Et lorsque vous étiez étudiant ?
Oui plus tard, dans les années soixante-dix, étudiant en mathématiques, j’allais en bibliothèque universitaire, celle de Paris 6, Pierre-et-Marie Curie donc, avant tout pour connaître les titres des livres que je devais acheter. Ce genre d’études exigeait d’avoir certains livres en permanence sous la main, et c’est sans doute encore le cas, malgré Internet et Wikipédia. On se devait de posséder l’Algebra de Serge Lang, pas facile à trouver d’occasion, le Cours d’Algèbre de Godement, et pour les probabilistes fans des chaînes de Markov, il fallait disposer de deux ou trois livres de Daniel Revuz. Pour le reste, il y avait les « polycopiés », car la photocopie restait chère pour des ouvrages de 300 pages.

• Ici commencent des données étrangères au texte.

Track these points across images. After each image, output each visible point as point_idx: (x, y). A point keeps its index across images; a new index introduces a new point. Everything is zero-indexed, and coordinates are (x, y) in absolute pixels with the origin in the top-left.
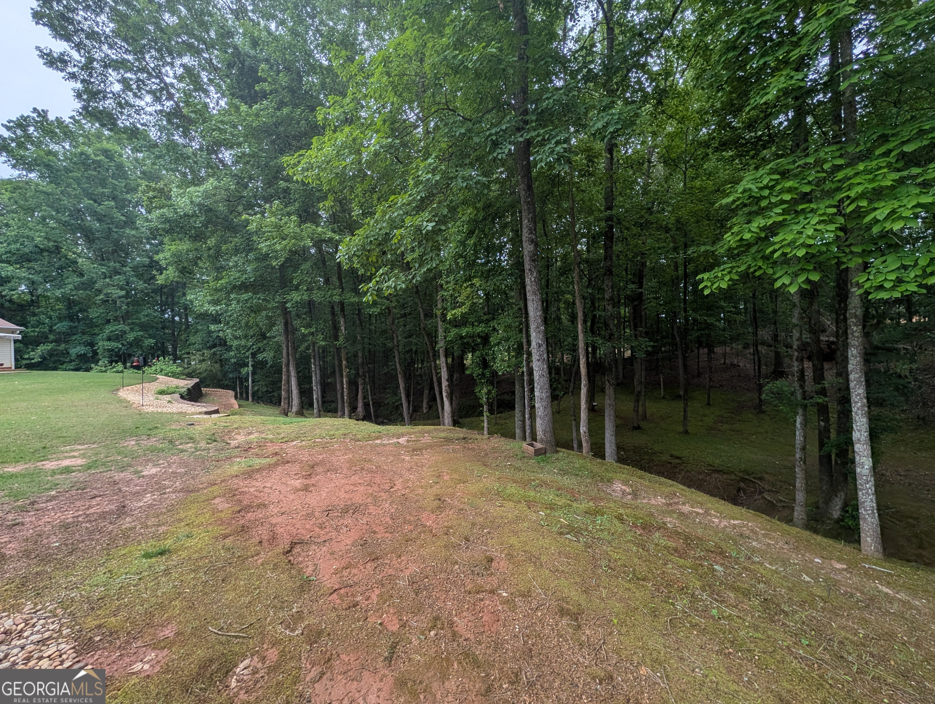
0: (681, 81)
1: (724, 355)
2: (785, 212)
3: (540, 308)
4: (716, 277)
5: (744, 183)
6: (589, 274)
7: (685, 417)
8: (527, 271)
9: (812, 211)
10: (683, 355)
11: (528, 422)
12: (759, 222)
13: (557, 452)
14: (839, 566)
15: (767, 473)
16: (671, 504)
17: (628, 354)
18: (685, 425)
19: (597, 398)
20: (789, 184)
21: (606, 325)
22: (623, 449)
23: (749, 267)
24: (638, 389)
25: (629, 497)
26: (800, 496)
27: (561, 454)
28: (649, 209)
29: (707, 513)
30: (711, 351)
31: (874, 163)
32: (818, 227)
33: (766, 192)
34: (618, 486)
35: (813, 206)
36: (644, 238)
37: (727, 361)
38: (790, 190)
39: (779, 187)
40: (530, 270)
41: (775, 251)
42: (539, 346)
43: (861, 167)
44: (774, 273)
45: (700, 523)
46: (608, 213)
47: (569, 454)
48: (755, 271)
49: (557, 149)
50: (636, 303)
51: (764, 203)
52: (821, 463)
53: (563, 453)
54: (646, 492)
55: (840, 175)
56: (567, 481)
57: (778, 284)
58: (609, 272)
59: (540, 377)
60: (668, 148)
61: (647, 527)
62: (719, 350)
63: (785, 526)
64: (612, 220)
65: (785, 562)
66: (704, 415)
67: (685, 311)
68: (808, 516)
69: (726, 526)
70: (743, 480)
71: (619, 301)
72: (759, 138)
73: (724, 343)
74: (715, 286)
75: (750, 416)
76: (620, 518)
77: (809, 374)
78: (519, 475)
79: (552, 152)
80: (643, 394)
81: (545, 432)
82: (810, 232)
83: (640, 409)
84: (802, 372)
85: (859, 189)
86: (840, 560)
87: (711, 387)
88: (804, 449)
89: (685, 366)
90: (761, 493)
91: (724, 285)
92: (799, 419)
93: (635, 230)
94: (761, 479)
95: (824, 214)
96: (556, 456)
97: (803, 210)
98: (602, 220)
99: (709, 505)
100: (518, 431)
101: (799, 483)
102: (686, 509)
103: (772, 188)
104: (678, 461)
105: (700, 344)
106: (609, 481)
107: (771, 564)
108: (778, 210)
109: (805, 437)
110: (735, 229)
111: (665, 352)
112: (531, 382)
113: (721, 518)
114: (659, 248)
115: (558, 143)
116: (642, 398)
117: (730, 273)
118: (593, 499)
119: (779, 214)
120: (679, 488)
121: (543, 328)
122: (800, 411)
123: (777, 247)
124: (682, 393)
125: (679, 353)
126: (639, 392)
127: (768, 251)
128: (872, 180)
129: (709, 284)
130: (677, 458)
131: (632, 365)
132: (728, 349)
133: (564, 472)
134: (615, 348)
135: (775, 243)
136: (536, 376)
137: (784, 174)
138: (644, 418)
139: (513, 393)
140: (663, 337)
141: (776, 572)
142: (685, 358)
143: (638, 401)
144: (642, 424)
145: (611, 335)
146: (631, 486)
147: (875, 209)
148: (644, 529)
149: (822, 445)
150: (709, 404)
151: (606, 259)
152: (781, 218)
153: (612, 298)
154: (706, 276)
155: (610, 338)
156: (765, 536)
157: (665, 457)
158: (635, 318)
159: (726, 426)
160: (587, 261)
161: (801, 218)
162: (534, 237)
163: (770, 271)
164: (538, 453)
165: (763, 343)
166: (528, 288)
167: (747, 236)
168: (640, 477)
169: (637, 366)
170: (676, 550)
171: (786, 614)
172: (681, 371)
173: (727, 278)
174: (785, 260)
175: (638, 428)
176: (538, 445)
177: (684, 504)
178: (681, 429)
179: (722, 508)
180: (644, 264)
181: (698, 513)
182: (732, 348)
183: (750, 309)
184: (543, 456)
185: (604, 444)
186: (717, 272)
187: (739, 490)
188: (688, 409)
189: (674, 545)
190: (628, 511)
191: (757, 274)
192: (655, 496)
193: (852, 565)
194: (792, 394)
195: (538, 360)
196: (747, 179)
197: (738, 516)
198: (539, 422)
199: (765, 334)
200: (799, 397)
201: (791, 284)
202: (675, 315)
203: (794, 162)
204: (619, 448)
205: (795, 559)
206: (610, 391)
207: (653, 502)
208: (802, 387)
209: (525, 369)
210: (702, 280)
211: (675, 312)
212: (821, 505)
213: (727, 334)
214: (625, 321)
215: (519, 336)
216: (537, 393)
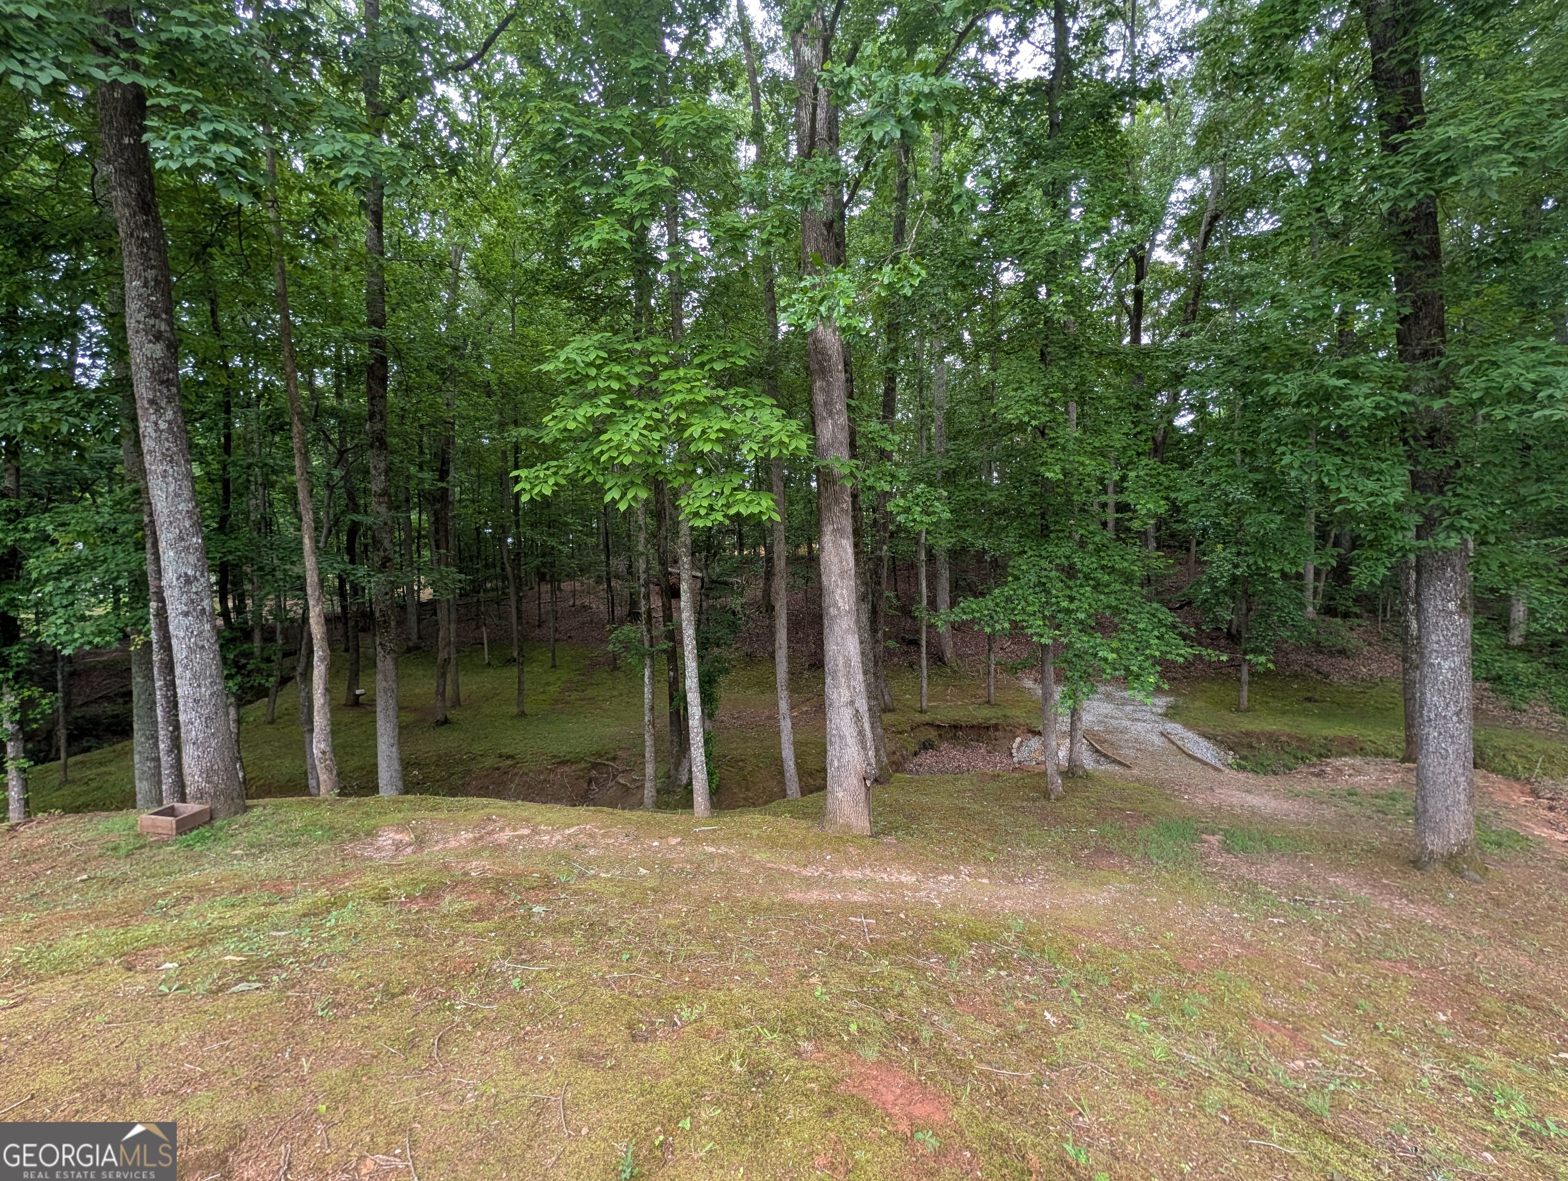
0: (505, 161)
1: (574, 593)
2: (613, 404)
3: (186, 494)
4: (537, 477)
5: (568, 349)
6: (342, 439)
7: (520, 691)
8: (142, 404)
9: (641, 411)
10: (517, 594)
11: (166, 760)
12: (585, 411)
13: (246, 809)
14: (673, 841)
15: (620, 748)
16: (481, 838)
17: (427, 594)
18: (520, 703)
19: (363, 679)
20: (617, 369)
21: (377, 542)
22: (417, 765)
23: (578, 470)
24: (442, 655)
25: (409, 850)
26: (650, 769)
27: (257, 812)
28: (455, 348)
29: (535, 831)
30: (557, 589)
31: (692, 372)
32: (645, 432)
33: (593, 372)
34: (388, 838)
35: (641, 405)
36: (449, 395)
37: (578, 603)
38: (619, 378)
39: (606, 370)
40: (152, 402)
41: (602, 453)
42: (188, 581)
43: (682, 372)
44: (605, 483)
45: (524, 850)
46: (373, 331)
47: (278, 807)
48: (584, 477)
49: (218, 149)
50: (438, 506)
51: (591, 386)
52: (671, 723)
53: (262, 808)
54: (441, 831)
55: (664, 376)
56: (266, 866)
57: (607, 499)
58: (380, 442)
59: (191, 650)
60: (488, 261)
61: (432, 894)
62: (566, 586)
63: (627, 814)
64: (383, 348)
65: (622, 862)
66: (548, 684)
67: (518, 526)
68: (658, 791)
69: (558, 842)
70: (595, 766)
71: (407, 500)
72: (599, 298)
73: (570, 576)
74: (536, 491)
75: (605, 675)
76: (382, 898)
77: (658, 614)
78: (112, 899)
79: (202, 150)
80: (453, 661)
81: (208, 774)
82: (635, 436)
83: (449, 689)
84: (649, 612)
85: (679, 397)
86: (676, 833)
87: (556, 640)
88: (652, 709)
89: (519, 611)
90: (615, 776)
91: (547, 491)
92: (647, 673)
93: (432, 378)
94: (614, 759)
95: (650, 418)
96: (242, 819)
97: (632, 406)
98: (362, 342)
99: (539, 819)
100: (142, 787)
101: (649, 753)
102: (504, 837)
103: (599, 367)
104: (509, 762)
105: (542, 577)
106: (368, 834)
107: (607, 872)
108: (606, 399)
109: (653, 693)
110: (558, 412)
111: (492, 590)
112: (169, 666)
113: (551, 834)
114: (478, 419)
115: (216, 137)
116: (451, 669)
117: (555, 473)
118: (327, 881)
119: (608, 405)
120: (494, 806)
121: (197, 540)
122: (648, 662)
123: (605, 447)
124: (515, 654)
125: (511, 591)
126: (447, 661)
127: (596, 451)
128: (691, 391)
129: (528, 487)
130: (508, 757)
131: (435, 613)
132: (578, 584)
133: (259, 849)
134: (394, 585)
135: (601, 443)
136: (179, 651)
137: (614, 356)
138: (457, 703)
139: (128, 695)
140: (487, 566)
141: (611, 880)
142: (519, 600)
143: (444, 675)
144: (452, 714)
145: (386, 560)
146: (413, 829)
147: (690, 425)
148: (425, 898)
149: (672, 699)
150: (554, 666)
151: (372, 416)
152: (608, 411)
153: (385, 493)
154: (523, 473)
155: (384, 565)
156: (604, 836)
157: (489, 762)
158: (437, 532)
159: (575, 696)
160: (333, 413)
161: (630, 416)
162: (163, 327)
163: (600, 479)
164: (185, 826)
165: (617, 577)
166: (148, 444)
167: (571, 425)
168: (434, 809)
169: (442, 615)
170: (477, 911)
171: (610, 930)
172: (514, 620)
173: (551, 481)
174: (612, 467)
175: (446, 721)
176: (191, 808)
177: (502, 829)
178: (514, 710)
179: (554, 816)
180: (450, 441)
181: (521, 837)
182: (582, 584)
183: (602, 530)
184: (207, 827)
185: (376, 765)
186: (539, 471)
187: (590, 783)
188: (526, 677)
189: (475, 903)
190: (399, 878)
191: (588, 480)
192: (457, 832)
193: (685, 834)
194: (641, 641)
195: (186, 614)
196: (572, 345)
197: (575, 821)
198: (189, 754)
199: (619, 564)
200: (647, 644)
201: (621, 498)
202: (505, 533)
203: (624, 342)
204: (406, 765)
205: (634, 852)
206: (385, 664)
207: (453, 844)
208: (649, 631)
209: (154, 636)
210: (517, 479)
211: (502, 527)
212: (673, 772)
213: (574, 563)
214: (419, 537)
215: (135, 556)
216: (183, 689)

Fréquentez-vous encore les bibliothèques ?
La réponse honnête est non. J’avoue avoir toujours désiré avoir « mes » livres sous la main. Mon budget d’étudiant s’en est ressenti. Plus tard, c’est la place disponible chez moi qui s’est réduite.
Mais je refuse rarement une invitation en bibliothèque, d’autant que souvent, elle se base sur un thématique, un projet - quand le libraire nous invite, et c’est normal, pour une nouveauté. J’y rencontre sans doute des lecteurs qui diffèrent, pour certains, de ceux qui viennent en librairies. Mais je n’ai aucune théorie sur la question.
A quoi ressemble votre bibliothèque idéale ?
C’est sans doute à chaque usager de définir la sienne. Je regrette quand on les construit comme des ERP fonctionnelles, ces « établissements recevant du public ». J’aime, pour transmettre l’amour des livres et créer l’intimité d’une lecture, que l’on utilise le bois, que les lumières soient parfois tamisées, qu’il y ait des espaces collectifs, d’autres individuels, avec des fauteuils, des tapis, des guéridons, des lampes à l’ancienne. C’est sans doute un idéal un peu bourgeois, aristocratique. Mais on peut penser que le livre a droit à ce petit luxe, et son lecteur, sa lectrice, aussi.